Cela n’arrive qu’une fois tous les neuf ans, le changement de Président du Conseil Constitutionnel est donc un moment particulier, d’autant qu’il s’agit de l’Institution suprême, pierre angulaire de notre système démocratique.
A l’heure ou la démocratie est attaquée, il est important d’affirmer l’apport de l’état de droit au fonctionnement de notre pays. N’a-t-on pas entendu des critiques acerbes telles que « hold-up démocratique », « coup d’État de droit » ou encore « coup d’État institutionnel » à l’encontre de certaines décisions du Conseil constitutionnel ? Si la liberté d’expression est un principe fondamental, veillons toutefois à ne pas ébranler les institutions qui constituent les piliers de notre État de droit. Le prix à payer en serait immense.

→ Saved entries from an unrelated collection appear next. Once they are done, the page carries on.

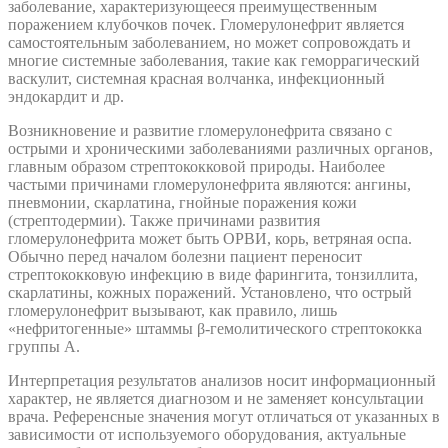
заболевание, характеризующееся преимущественным
поражением клубочков почек. Гломерулонефрит является
самостоятельным заболеванием, но может сопровождать и
многие системные заболевания, такие как геморрагический
васкулит, системная красная волчанка, инфекционный
эндокардит и др.
Возникновение и развитие гломерулонефрита связано с
острыми и хроническими заболеваниями различных органов,
главным образом стрептококковой природы. Наиболее
частыми причинами гломерулонефрита являются: ангины,
пневмонии, скарлатина, гнойные поражения кожи
(стрептодермии). Также причинами развития
гломерулонефрита может быть ОРВИ, корь, ветряная оспа.
Обычно перед началом болезни пациент переносит
стрептококковую инфекцию в виде фарингита, тонзиллита,
скарлатины, кожных поражений. Установлено, что острый
гломерулонефрит вызывают, как правило, лишь
«нефритогенные» штаммы β-гемолитического стрептококка
группы А.
Интерпретация результатов анализов носит информационный
характер, не является диагнозом и не заменяет консультации
врача. Референсные значения могут отличаться от указанных в
зависимости от используемого оборудования, актуальные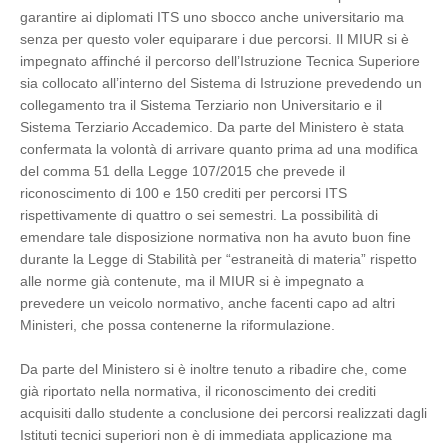
garantire ai diplomati ITS uno sbocco anche universitario ma
senza per questo voler equiparare i due percorsi. Il MIUR si è
impegnato affinché il percorso dell’Istruzione Tecnica Superiore
sia collocato all’interno del Sistema di Istruzione prevedendo un
collegamento tra il Sistema Terziario non Universitario e il
Sistema Terziario Accademico. Da parte del Ministero è stata
confermata la volontà di arrivare quanto prima ad una modifica
del comma 51 della Legge 107/2015 che prevede il
riconoscimento di 100 e 150 crediti per percorsi ITS
rispettivamente di quattro o sei semestri. La possibilità di
emendare tale disposizione normativa non ha avuto buon fine
durante la Legge di Stabilità per “estraneità di materia” rispetto
alle norme già contenute, ma il MIUR si è impegnato a
prevedere un veicolo normativo, anche facenti capo ad altri
Ministeri, che possa contenerne la riformulazione.
Da parte del Ministero si è inoltre tenuto a ribadire che, come
già riportato nella normativa, il riconoscimento dei crediti
acquisiti dallo studente a conclusione dei percorsi realizzati dagli
Istituti tecnici superiori non è di immediata applicazione ma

Sur le bilan de neuf années de présidence de Laurent Fabius, trois évolutions majeures méritent d’être soulignées :
- La constitutionnalisation du principe de Fraternité – Consacrée par une décision du 6 juillet 2018 relative à l’aide aux migrants, cette avancée marque une étape essentielle. Pour la première fois, le Conseil Constitutionnel a affirmé que la Fraternité, au même titre que la Liberté et l’Egalité, devait être protégée par la Constitution française.

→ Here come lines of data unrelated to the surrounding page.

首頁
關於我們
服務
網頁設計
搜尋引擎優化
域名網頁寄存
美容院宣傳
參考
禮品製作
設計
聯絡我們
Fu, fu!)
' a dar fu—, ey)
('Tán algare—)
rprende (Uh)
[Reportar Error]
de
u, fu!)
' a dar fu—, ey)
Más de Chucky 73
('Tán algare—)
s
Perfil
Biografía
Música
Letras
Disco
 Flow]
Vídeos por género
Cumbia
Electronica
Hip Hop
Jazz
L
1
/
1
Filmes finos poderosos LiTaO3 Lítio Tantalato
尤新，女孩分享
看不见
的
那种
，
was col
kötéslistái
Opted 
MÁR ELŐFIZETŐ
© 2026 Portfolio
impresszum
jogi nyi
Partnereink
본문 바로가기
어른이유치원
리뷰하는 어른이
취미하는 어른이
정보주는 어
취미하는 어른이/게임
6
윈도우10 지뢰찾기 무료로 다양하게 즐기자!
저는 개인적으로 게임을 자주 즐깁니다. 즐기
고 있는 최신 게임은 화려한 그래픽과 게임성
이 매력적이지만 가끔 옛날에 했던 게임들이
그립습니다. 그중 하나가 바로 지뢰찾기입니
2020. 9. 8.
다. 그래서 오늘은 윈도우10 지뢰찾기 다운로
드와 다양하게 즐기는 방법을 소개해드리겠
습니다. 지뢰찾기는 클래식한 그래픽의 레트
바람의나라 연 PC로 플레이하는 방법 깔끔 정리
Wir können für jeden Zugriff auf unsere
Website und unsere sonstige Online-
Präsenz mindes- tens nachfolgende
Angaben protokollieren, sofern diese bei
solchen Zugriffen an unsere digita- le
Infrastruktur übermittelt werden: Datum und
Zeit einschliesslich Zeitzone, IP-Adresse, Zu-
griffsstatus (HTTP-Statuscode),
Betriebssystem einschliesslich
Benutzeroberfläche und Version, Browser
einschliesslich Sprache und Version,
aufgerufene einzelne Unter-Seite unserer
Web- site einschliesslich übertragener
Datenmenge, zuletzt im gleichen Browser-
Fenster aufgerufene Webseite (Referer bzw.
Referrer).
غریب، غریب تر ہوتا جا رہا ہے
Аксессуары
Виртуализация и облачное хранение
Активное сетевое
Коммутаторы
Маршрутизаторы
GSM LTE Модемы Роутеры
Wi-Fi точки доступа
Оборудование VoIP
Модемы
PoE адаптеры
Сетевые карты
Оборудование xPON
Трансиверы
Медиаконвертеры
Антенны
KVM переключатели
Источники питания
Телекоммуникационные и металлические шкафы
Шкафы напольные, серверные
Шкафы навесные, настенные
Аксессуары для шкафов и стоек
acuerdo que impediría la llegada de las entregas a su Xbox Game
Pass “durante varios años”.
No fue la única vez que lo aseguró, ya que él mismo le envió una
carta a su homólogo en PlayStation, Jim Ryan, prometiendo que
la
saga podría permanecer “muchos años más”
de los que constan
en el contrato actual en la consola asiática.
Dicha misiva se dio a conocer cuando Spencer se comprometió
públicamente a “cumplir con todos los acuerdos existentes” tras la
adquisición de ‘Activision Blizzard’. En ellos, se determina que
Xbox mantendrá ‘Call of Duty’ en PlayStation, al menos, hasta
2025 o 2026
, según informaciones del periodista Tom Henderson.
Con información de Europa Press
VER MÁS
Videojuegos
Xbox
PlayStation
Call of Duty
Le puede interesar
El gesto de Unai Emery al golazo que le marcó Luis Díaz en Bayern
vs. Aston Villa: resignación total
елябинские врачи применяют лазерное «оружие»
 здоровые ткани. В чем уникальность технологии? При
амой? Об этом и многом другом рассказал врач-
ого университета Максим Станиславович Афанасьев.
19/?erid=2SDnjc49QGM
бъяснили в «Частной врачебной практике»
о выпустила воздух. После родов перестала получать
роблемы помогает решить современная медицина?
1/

- L’évolution de la Question prioritaire de constitutionnalité (QPC) – Introduite en 2010, la QPC a renforcé le contrôle de constitutionnalité et la protection des droits fondamentaux, notamment en intégrant des préoccupations majeures comme la transition écologique, illustrant que le Conseil est en phase avec les défis du XXIᵉ siècle.
- Le renforcement de la transparence des contributions extérieures (« portes étroites ») – Depuis 2017, le Conseil Constitutionnel publie la liste des contributions extérieures reçues dans le cadre du contrôle a priori des lois. En 2019, il a fait un pas supplémentaire en rendant publiques ces contributions elles-mêmes. Cette initiative vise à accroître la transparence et à améliorer la qualité du processus décisionnel, en offrant une meilleure lisibilité des arguments portés par les différentes parties prenantes.
Ces avancées témoignent d’un Conseil Constitutionnel soucieux d’affermir son rôle de garant de l’État de droit, tout en s’adaptant aux exigences de notre époque.
À l’heure où les défis démocratiques et juridiques se multiplient, l’avenir du Conseil Constitutionnel est plus que jamais essentiel à l’équilibre de nos institutions.
Puissent les prochaines années voir le Conseil consolider l’État de droit, en poursuivant son engagement en faveur de la transparence, de l’indépendance et de l’adaptation aux enjeux contemporains, qu’ils soient environnementaux, sociaux ou technologiques. Son autorité repose sur sa capacité à incarner une justice constitutionnelle accessible, rigoureuse et résolument tournée vers la défense des principes qui fondent notre Belle République.